↓↓↓

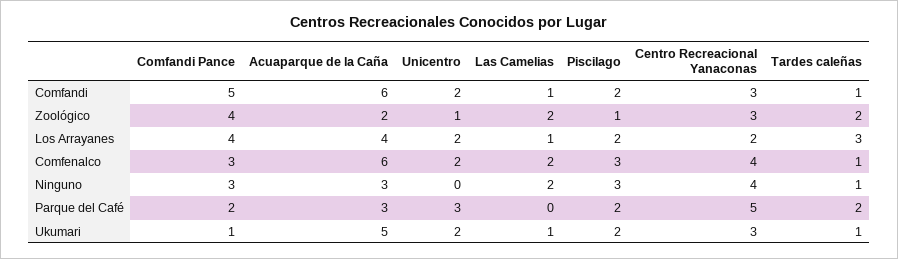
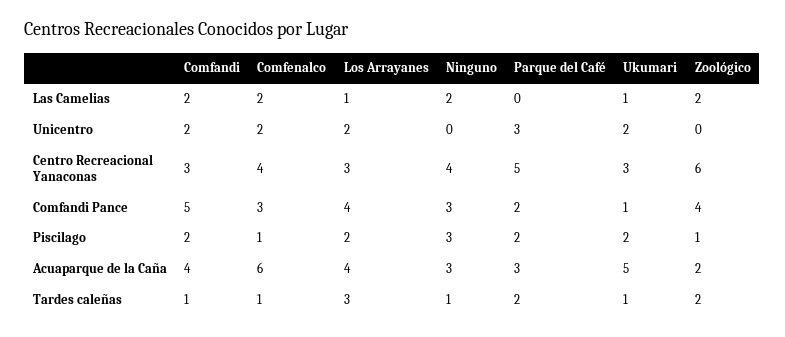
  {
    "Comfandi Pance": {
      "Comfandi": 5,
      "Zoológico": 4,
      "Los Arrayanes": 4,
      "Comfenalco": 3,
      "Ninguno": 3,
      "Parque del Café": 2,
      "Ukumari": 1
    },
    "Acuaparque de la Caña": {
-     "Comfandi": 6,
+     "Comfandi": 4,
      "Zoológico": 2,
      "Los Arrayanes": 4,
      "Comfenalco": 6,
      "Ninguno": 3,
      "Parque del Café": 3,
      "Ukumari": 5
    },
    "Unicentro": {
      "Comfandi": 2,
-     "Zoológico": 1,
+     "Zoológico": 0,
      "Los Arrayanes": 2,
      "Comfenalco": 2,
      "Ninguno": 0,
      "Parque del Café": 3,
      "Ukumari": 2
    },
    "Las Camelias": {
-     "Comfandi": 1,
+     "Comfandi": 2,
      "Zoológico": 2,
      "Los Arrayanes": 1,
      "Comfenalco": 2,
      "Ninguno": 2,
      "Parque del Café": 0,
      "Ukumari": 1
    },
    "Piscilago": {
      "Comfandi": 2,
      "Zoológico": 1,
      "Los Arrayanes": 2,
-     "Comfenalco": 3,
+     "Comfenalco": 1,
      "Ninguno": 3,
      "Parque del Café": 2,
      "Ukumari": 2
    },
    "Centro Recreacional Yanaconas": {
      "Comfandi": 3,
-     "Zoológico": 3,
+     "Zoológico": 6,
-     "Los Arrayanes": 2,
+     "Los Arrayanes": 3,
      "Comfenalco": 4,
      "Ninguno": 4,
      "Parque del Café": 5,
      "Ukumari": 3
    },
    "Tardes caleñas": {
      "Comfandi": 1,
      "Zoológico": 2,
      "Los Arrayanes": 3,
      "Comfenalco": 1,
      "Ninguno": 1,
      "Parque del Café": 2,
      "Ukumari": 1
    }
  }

↑↑↑

> **WORK ITEM**: Whenever "Ninguno" occurs in a line above, copy that line.

> **RESULT OF THIS EXERCISE**:
      "Ninguno": 3,
      "Ninguno": 3,
      "Ninguno": 0,
      "Ninguno": 2,
      "Ninguno": 3,
      "Ninguno": 4,
      "Ninguno": 1,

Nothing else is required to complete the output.